Sri Lanka 257 for 9 (Samarawickrama 93, Kusal 50, Mahmud 3-57) beat Bangladesh 236 (Hridoy 82, Shanaka 3-28, Pathirana 3-58) by 21 runs
While Samarawickrama’s innings will rightly collect all the plaudits, this was just as much a win propped up by Sri Lanka’s ever more impressive bowling unit. By now, their injury travails are well documented; but with each passing game, there seems to be someone that steps up to take up the mantle.
This, though, was a game that could not have been won if not for Samarawickrama. It was that quintessential knock where one batter simply seemed to be playing on a different surface altogether than his team-mates. It was an innings of precision and purpose; but Samarawickrama has toiled in the domestic circuit for several years to earn his chance, and after this outing, his place in the ODI side should be all but locked in.
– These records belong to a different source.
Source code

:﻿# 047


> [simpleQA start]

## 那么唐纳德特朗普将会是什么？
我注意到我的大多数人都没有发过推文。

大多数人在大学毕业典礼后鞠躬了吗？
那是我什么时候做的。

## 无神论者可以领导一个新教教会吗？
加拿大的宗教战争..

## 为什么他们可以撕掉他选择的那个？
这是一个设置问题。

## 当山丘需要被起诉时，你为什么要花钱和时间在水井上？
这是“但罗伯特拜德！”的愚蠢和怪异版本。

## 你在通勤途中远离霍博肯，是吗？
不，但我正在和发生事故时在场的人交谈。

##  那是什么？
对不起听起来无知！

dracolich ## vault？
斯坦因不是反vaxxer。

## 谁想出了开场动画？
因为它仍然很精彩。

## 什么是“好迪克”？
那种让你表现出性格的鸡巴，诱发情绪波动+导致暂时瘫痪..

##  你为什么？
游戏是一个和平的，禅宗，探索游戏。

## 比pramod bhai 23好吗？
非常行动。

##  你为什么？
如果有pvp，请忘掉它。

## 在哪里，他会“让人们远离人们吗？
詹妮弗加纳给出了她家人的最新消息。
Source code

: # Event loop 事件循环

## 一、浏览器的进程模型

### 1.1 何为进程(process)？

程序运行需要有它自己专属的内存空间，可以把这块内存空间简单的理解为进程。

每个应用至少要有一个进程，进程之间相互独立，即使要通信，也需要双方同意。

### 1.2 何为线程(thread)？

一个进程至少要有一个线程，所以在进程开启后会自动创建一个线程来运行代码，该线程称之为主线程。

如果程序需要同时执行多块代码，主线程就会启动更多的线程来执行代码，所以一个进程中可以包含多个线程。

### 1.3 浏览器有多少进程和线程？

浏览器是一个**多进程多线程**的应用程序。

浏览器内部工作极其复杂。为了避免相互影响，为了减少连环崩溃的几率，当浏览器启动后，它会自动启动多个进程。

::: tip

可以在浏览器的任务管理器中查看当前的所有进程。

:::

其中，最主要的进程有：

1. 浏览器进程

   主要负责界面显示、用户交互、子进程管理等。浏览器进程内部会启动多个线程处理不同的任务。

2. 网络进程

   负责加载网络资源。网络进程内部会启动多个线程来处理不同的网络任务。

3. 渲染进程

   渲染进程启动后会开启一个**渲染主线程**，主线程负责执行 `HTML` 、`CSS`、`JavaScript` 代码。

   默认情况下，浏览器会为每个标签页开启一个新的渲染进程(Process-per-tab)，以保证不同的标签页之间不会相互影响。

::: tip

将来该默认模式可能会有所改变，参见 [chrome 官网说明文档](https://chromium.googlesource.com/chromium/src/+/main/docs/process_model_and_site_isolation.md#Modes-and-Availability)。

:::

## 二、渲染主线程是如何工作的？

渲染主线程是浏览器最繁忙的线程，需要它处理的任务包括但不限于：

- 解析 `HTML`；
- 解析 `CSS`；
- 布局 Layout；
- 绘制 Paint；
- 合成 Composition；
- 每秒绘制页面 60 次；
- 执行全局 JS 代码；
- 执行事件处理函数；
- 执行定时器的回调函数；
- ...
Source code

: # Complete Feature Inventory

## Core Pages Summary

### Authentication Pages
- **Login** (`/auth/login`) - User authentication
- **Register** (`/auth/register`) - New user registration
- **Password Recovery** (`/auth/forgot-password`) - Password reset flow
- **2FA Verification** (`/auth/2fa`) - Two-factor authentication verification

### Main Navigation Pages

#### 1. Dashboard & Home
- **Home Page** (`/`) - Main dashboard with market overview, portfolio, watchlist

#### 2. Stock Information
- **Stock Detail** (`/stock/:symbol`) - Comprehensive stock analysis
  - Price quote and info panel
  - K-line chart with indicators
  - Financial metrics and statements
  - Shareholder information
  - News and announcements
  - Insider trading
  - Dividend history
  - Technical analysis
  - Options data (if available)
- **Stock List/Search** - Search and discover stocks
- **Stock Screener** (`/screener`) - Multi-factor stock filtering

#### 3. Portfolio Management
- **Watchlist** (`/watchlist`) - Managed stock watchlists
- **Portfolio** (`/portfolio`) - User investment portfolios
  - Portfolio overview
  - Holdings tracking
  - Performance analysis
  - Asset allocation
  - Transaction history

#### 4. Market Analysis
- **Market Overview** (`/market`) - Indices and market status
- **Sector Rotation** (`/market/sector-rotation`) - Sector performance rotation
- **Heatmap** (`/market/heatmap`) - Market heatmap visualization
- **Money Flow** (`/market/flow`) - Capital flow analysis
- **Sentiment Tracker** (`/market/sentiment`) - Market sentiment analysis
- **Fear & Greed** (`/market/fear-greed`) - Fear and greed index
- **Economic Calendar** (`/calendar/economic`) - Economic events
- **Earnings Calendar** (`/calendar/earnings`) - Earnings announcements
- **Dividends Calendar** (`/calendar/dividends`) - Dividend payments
Having come into bat in the 24th over, Samarawickrama played the game state to perfection, knocking the ball around initially while dealing almost exclusively in singles. In fact, up until the 40th over, he had just two fours to his name. By the time he was dismissed off the final ball of the innings, that number reached eight, alongside two sixes to go with it. In the process, Sri Lanka racked up 81 runs in the final ten overs in what would turn out to be a match-winning total of 257.
Not that it was obvious to anyone at the halfway mark – except Samarawickrama. After his innings, he proclaimed that it was an above-par score, the confidence in his tone suggesting an unwavering trust in his own appraisal of the surface, which in itself adds more merit to his knock.
Prior to Samarawickrama’s intervention, this was a game that had threatened to go the way so many other Sri Lanka batting performances had – with a fizzle at the death. A 34-run opening stand followed by a 74-run partnership between Kusal Mendis and Pathum Nissanka had laid a solid enough platform by taking Sri Lanka to 103 for 1 by the end of the 22nd over.
But between overs 22 and 40, Sri Lanka scored just 74 runs, as wickets fell at regular intervals. While Kusal got a second successive fifty, he again failed to convert it into a big score, with his fifty-to-hundred ratio reading 23:2.